Home of Dr R A Fawcus for 50 years. Beloved physician and friend. FREEMAN OF CHARD

Robert Athony Fawcus born in Germany, he joined the ‘Fore Street Practice’ in Chard 1919 and devoted the rest of his life to serving the town. With his famous round tank motorcycle he got to every emergency whatever the time or weather. Kindly, smiling and tolerant, 1930’s unemployment troubled him greatly and he spent time and money reliving those without work. Chardians were delighted when, in 1961 his story was told in the BBC ‘This is Your Life’ programme. He was a founding member of Toc H.

He was educated at Oxford (first Class Degree) and Guy’s hospital. His first practice was in Northumberland where he grew up. When the first world war broke out, he joined the Royal Army Medical Corps. In 1919 he settled in Chard and became partners with Dr E N Jupp at Essex House in Fore Street.

After visiting Axminster Toc H branch to hear the guest speaker Baarclay Baron, an old friend of the Doctor’s he was invited to become a founding member of the Chard branch Toc H. He did and became most active member they had ever known.

TocH is an international Christian movement whose founding principles are Friendship, Service, Fairmindedness and Reconciliation. The name is an abbreviation for Talbot House, (Toc signifying the letter T in the signals spelling list used by the British army in WW1.)

In the years of mass unemployment he did his utmost to relieve poverty among the poor by starting a poultry farm which employed some of the workless in the district.

It was at his house at Glebelands that he would store tons of logs ready for sawing into firewood for the winter when they would be delivered to needy old people. The furniture for the second hand sales were stored in his garage while he left his car outside. The annual cake and produce sale was held at their residence, the doctor and his wife organized it every year and made it a great success.

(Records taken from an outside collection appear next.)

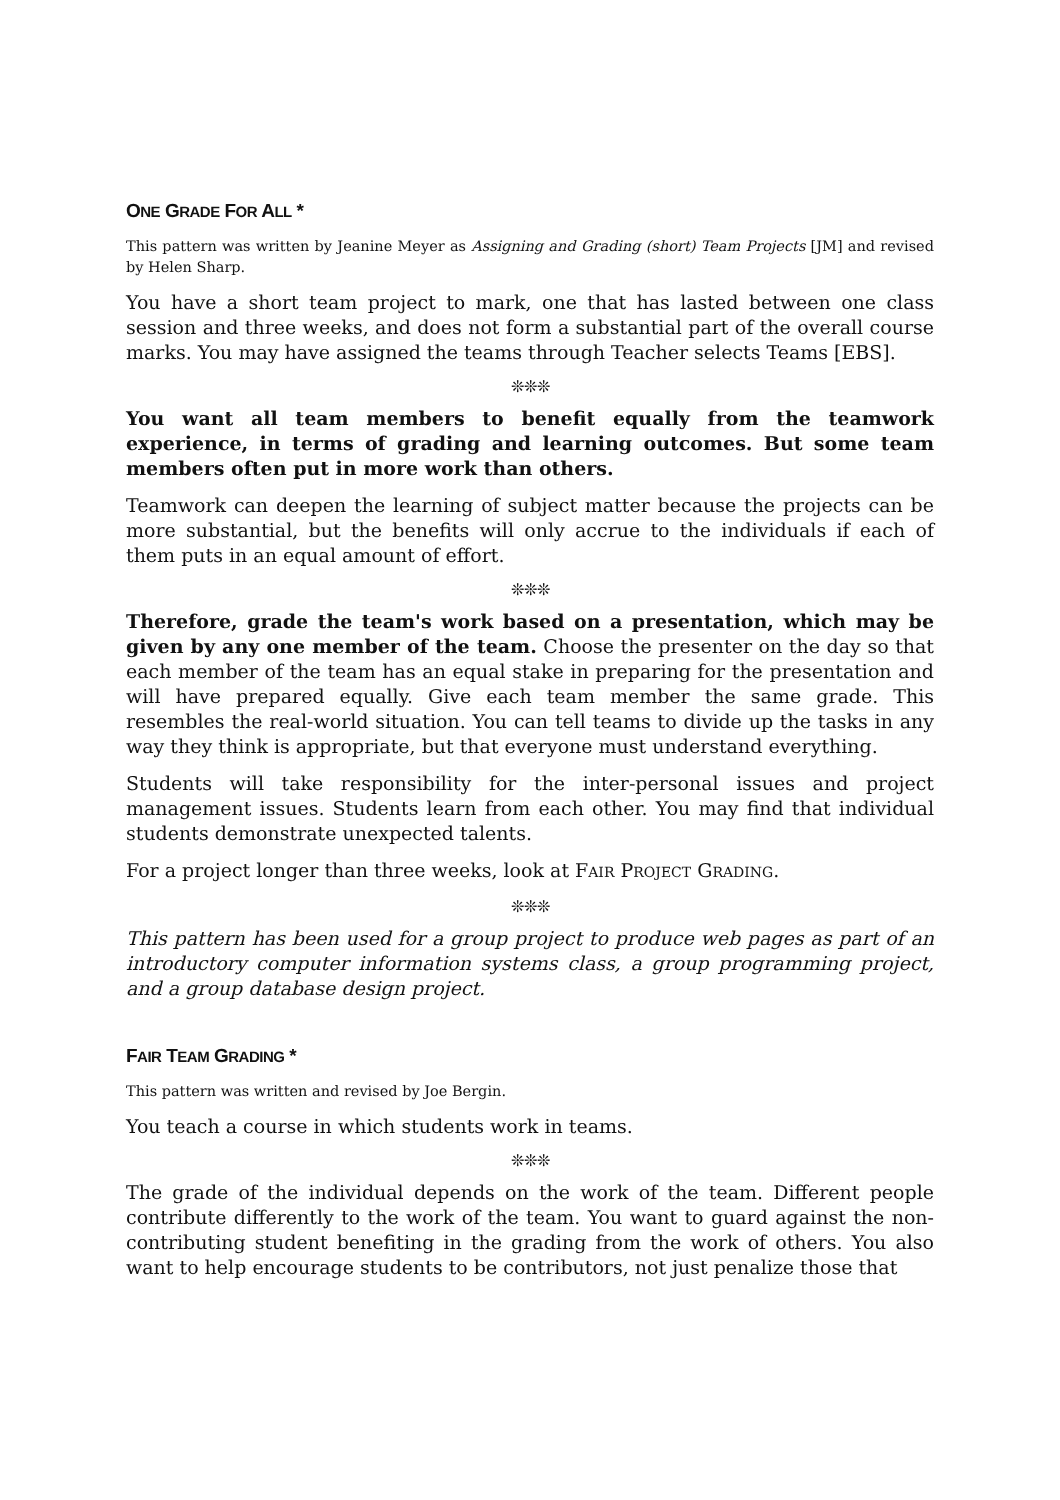ONE GRADE FOR ALL *
This pattern was written by Jeanine Meyer as Assigning and Grading (short) Team Projects [JM] and revised by Helen Sharp.
You have a short team project to mark, one that has lasted between one class session and three weeks, and does not form a substantial part of the overall course marks. You may have assigned the teams through Teacher selects Teams [EBS].
❊❊❊
You want all team members to benefit equally from the teamwork experience, in terms of grading and learning outcomes. But some team members often put in more work than others.
Teamwork can deepen the learning of subject matter because the projects can be more substantial, but the benefits will only accrue to the individuals if each of them puts in an equal amount of effort.
❊❊❊
Therefore, grade the team's work based on a presentation, which may be given by any one member of the team. Choose the presenter on the day so that each member of the team has an equal stake in preparing for the presentation and will have prepared equally. Give each team member the same grade. This resembles the real-world situation. You can tell teams to divide up the tasks in any way they think is appropriate, but that everyone must understand everything.
Students will take responsibility for the inter-personal issues and project management issues. Students learn from each other. You may find that individual students demonstrate unexpected talents.
For a project longer than three weeks, look at FAIR PROJECT GRADING.
❊❊❊
This pattern has been used for a group project to produce web pages as part of an introductory computer information systems class, a group programming project, and a group database design project.
FAIR TEAM GRADING *
This pattern was written and revised by Joe Bergin.
You teach a course in which students work in teams.
❊❊❊
The grade of the individual depends on the work of the team. Different people contribute differently to the work of the team. You want to guard against the non-contributing student benefiting in the grading from the work of others. You also want to help encourage students to be contributors, not just penalize those that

The income it provided was the main source of revenue for the Chard branch.

He lived for many years at Glebelands, Forton Road, before moving to Vicarage Close.

On his retirement from the medical sphere, Dr Fawcus received the gift of a new motor car a Morris de-luxe convertible, ‘which had been subscribed for by hundreds of admirers as a token of their esteem, goodwill and real affection’ Reported in the local paper. He was then 74.

In 1960 Dr Fawcus became the 9th person to be made a Freeman of the Borough. ‘This honour was conferred on him ‘in recognition of a lifetime of service rendered by him to the town and district and as an expression of the high esteem in which he is held by the inhabitants of the Borough’

In 1961 his story was told on ‘This is Your Life’, broadcast from Dillington House near Ilminster.

Died at his home in 1974 aged 88.

Nearly £800.00 was donated for the memorial after Dr Fawcus died and it was decided to make a section of the church more suitable for elderly people to worship at St Marys. The dedication of the Memorial Chapel at St Mary’s Church, Fawcus Chapel, dedicated November 1975.

The plaque in memory of Dr Robert Fawcus, the founder of the local Toc-H is situed at his former home, Glebelands in Forton Road. Funding the plaque was the final act of Chard Toc-H before it disbanded.